Will a skateboarder (initially at rest) experience recoil if he accelerates a ball as if about to throw but does not release the ball?


Homework Equations


pinitial=pfinal when not external forces


The Attempt at a Solution


I am confused with how to apply the momentum vectors for the throwing arm/ball and the body of the skateboarder.
When you throw a ball, you apply a forward force to it. newtons 3rd law say an equal sized force will act back on you - accelerating you.
If you don't release the ball, you must apply a backward force to stop that ball again. That means a forward force on you.

The ball first accelerates forwards, then accelerates backwards - but has a net movement forward.

You will first accelerate backwards, then accelerate Forwards - but have a net movement back.

The centre of mass of you and the ball will remain in the same place throughout.
 
  • #3
Okay, that makes sense. Thanks so much. Just for clarification, I should take this to mean that for any case where a part of a system accelerates but is not released (ie if somehow rocket exhaust gases were released into a compartment of the rocket itself and not into space), there will be no recoil/equal and opposite momentum (ie the rocket will not move)? Basically, for some momentum to cause an equal and opposite reactant momentum, the 2 masses having momentum must separate?
 
  • #4
PeterO
Homework Helper
2,425
46
Okay, that makes sense. Thanks so much.

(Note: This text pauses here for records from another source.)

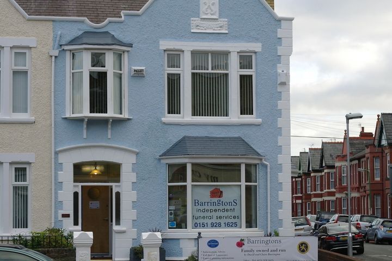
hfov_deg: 42.7
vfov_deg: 29.2
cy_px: 130
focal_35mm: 46
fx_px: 501
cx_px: 196
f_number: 5
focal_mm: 30
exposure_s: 1/640
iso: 400
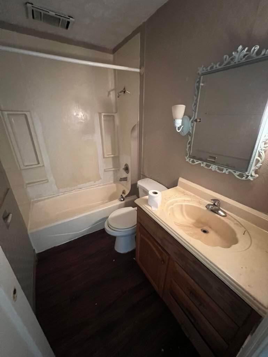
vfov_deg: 106.2
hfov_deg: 90.0
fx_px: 134
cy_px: 178
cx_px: 134
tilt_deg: -23.3
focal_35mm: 13
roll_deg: -0.1
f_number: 1.8
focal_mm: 1.57
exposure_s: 1/40
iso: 1000
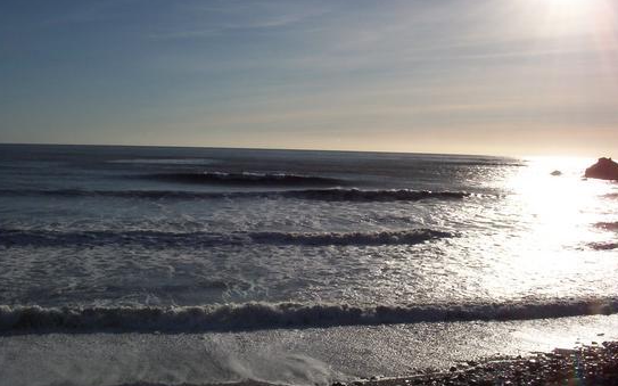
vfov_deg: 30.5
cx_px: 307
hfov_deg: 47.2
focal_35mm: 42
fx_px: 707
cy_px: 213
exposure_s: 1/1000
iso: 100
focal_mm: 6
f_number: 8
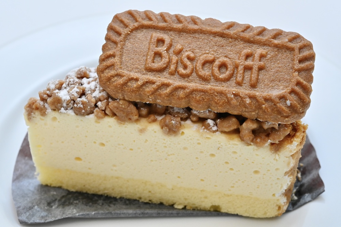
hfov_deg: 33.4
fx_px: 568
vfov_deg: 22.6
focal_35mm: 60
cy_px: 114
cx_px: 170
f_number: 14
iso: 6400
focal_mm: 60
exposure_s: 1/250
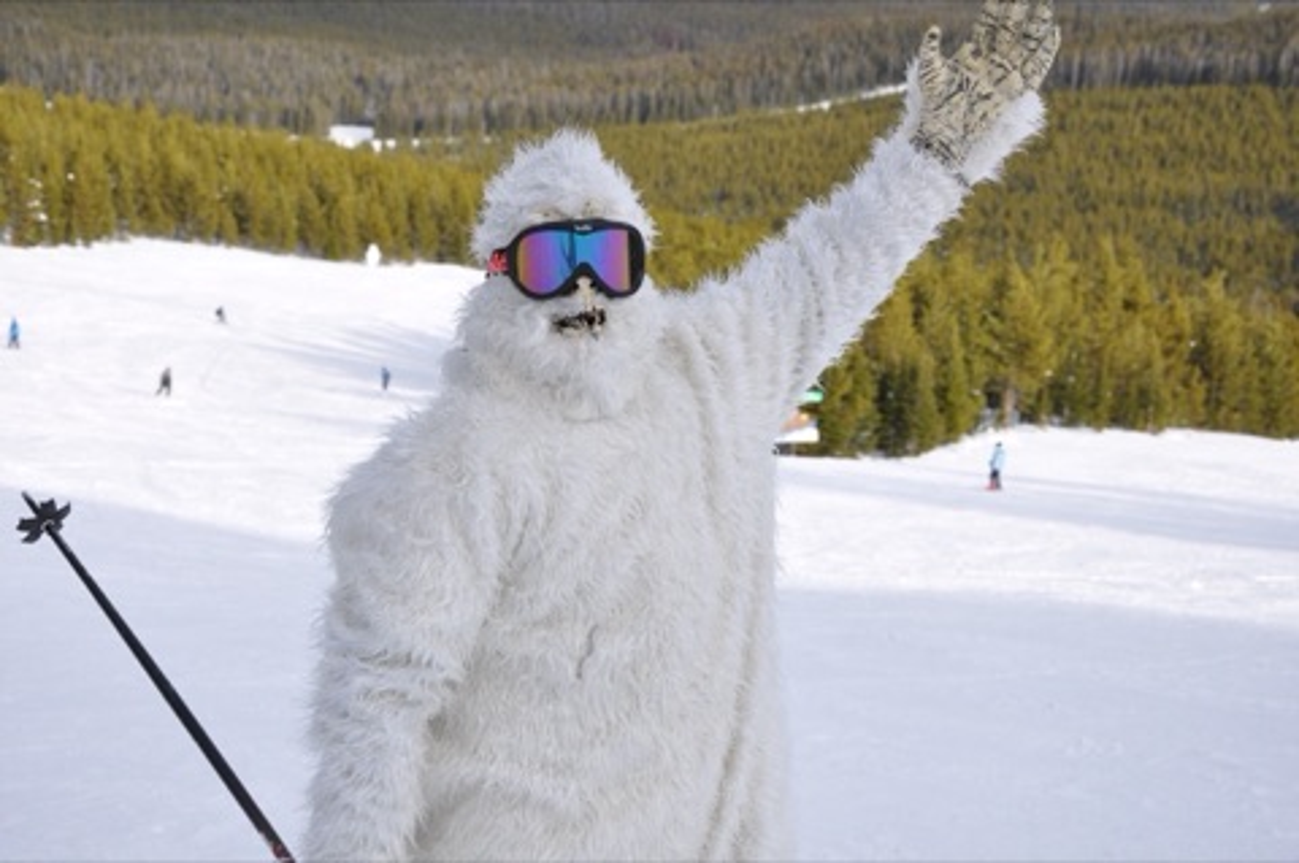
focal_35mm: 87
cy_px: 432
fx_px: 3136
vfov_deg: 15.7
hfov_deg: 23.4
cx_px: 650
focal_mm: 58
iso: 200
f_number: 10
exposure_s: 1/400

Just for clarification, I should take this to mean that for any case where a part of a system accelerates but is not released (ie if somehow rocket exhaust gases were released into a compartment of the rocket itself and not into space), there will be no recoil/equal and opposite momentum (ie the rocket will not move)? Basically, for some momentum to cause an equal and opposite reactant momentum, the 2 masses having momentum must separate?
That is correct, they must separate to get continuing motion.